▶ **Source text**

━━━━━━

# You know this commercial...Okay....who's gonna admit it....



## Maglily (Feb 3, 2009)

that you sing...Who's that laaadayy? when you see that poor broom cast away in the attic only to find a new love with a feather duster ? 

PS humming counts.:thumbsup:


----------



## Snowbody (Jan 3, 2009)

Maglily said:


> that you sing...Who's that laaadayy? when you see that poor broom cast away in the attic only to find a new love with a feather duster ?
> 
> PS humming counts.:thumbsup:


I love that whole series of commercials (at least I think that's what you mean-- is it for swiffer??? where the mop is outside of the house looking in too? Great toons for baby boomers like me.


----------



## Maglily (Feb 3, 2009)

Snowbody said:


> I love that whole series of commercials (at least I think that's what you mean-- is it for swiffer??? where the mop is outside of the house looking in too? Great toons for baby boomers like me.


 
yep....in the other series where the broom gets dumped I love the look on the woman's face, she's rolling her eyes when she opens the door to him. LOL
My eight year old nephew whizzed past me once just in his own world busy playing and singing that song.


----------



## uniquelovdolce (Mar 10, 2010)

those commercials crack me up too!


----------



## Hunter's Mom (Dec 8, 2008)

I love the new one with the pink bowling bowl....the commercials actually made me purchase a Swifter when I was moving rooms around and was sick of lugging my broom and vaccuum all over the house.


----------



## sophie (Jul 9, 2006)

I LOVE the original song, but for some reason those commercials creep me out! :brownbag:


----------



## Matilda's mommy (Jun 1, 2005)

Brenda shame on you, now I can't get that crazy song out of my mind:w00t:
*WHO'S THAT LAAADYY*


----------



## Maglily (Feb 3, 2009)

Matilda's mommy said:


> Brenda shame on you, now I can't get that crazy song out of my mind:w00t:
> *WHO'S THAT LAAADYY*


 
LOLOL, love the cute touch 

I'll have to watch for that pink bowling ball.

oh boy, i've reminded you of those creepy brooms - they are kind of weird really. And when is the last time you brought an old broom to the attic?

━━━━━━

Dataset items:
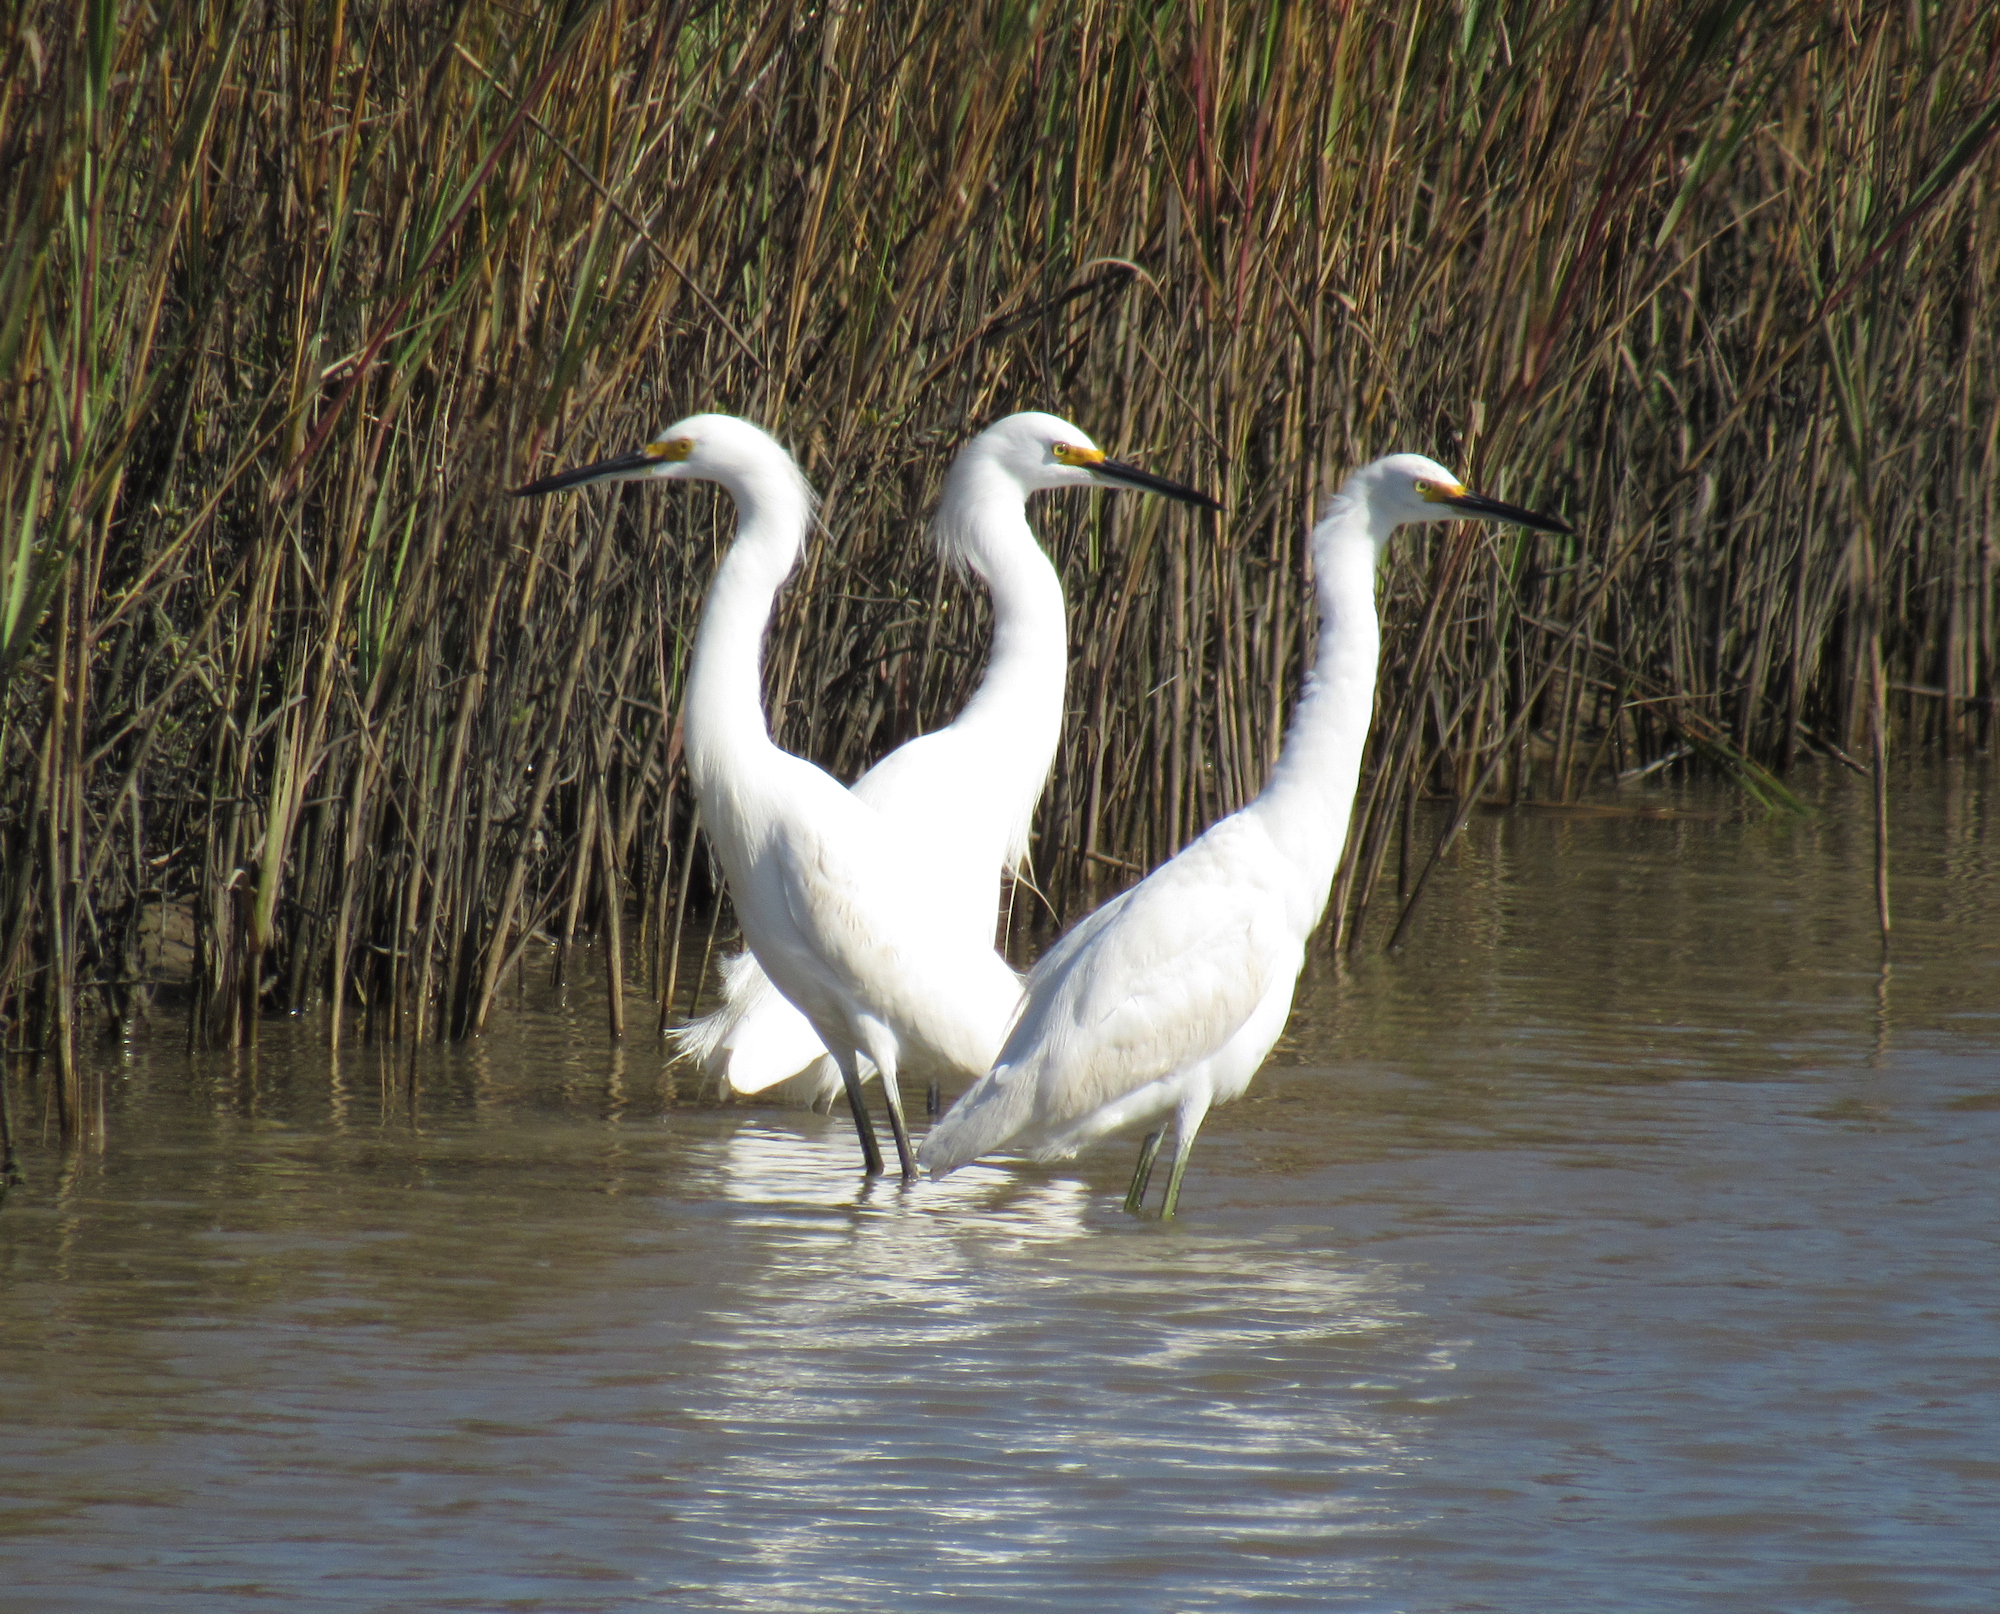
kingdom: Animalia
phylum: Chordata
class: Aves
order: Pelecaniformes
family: Ardeidae
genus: Egretta
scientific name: Egretta thula
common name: Snowy egret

━━━━━━

▶ **Short task 1**
List every distinct username that posts in the forum thread about the cleaning commercials.
▶ **Short task 2**
Pick up the forum thread about the cleaning commercials right after its final sentence, and write the next post or posts in the same casual tone.

▶ **Exercise result 1**
Maglily
Snowbody
uniquelovdolce
Hunter's Mom
sophie
Matilda's mommy

▶ **Exercise result 2**
----------



## maggieh (Dec 16, 2007)

Matilda's mommy said:


> Brenda shame on you, now I can't get that crazy song out of my mind:w00t:
> *WHO'S THAT LAAADYY*



ARRRRGGGHHH!!! Make it stop!!!! Now that song is there for the weekend!!!

Gotta admit, it's a catchy commercial!


----------



## 3Maltmom (May 23, 2005)

This is how stupid I am, I actually feel sorry for the broom when he gets dumped. The old commercials didn't have a happy ending with the mop. Mr Mop kept coming back, only to have the door slammed in his face. Yes, even after sending roses to her. 

At least Mr Broom finds a new love. I better go now, I have this urge to hug my broom, before he dumps me for the dust pan ~ :HistericalSmiley:


----------



## mom2bijou (Oct 19, 2006)

Deb...I felt bad for the broom too LOL! 

I like the one with the song, "Baby come back......" Dumb commercials but quite catchy!


----------



## The A Team (Dec 1, 2005)

I thought Mr. Broom looked pretty "hot" in that hot tub.....:HistericalSmiley:


----------



## donnad (Aug 22, 2006)

I love them commercials.


----------



## uniquelovdolce (Mar 10, 2010)

:HistericalSmiley::HistericalSmiley::HistericalSmiley:


3Maltmom said:


> This is how stupid I am, I actually feel sorry for the broom when he gets dumped. The old commercials didn't have a happy ending with the mop. Mr Mop kept coming back, only to have the door slammed in his face. Yes, even after sending roses to her.
> 
> At least Mr Broom finds a new love. I better go now, I have this urge to hug my broom, before he dumps me for the dust pan ~ :HistericalSmiley:


----------



## CrystalAndZoe (Jul 11, 2006)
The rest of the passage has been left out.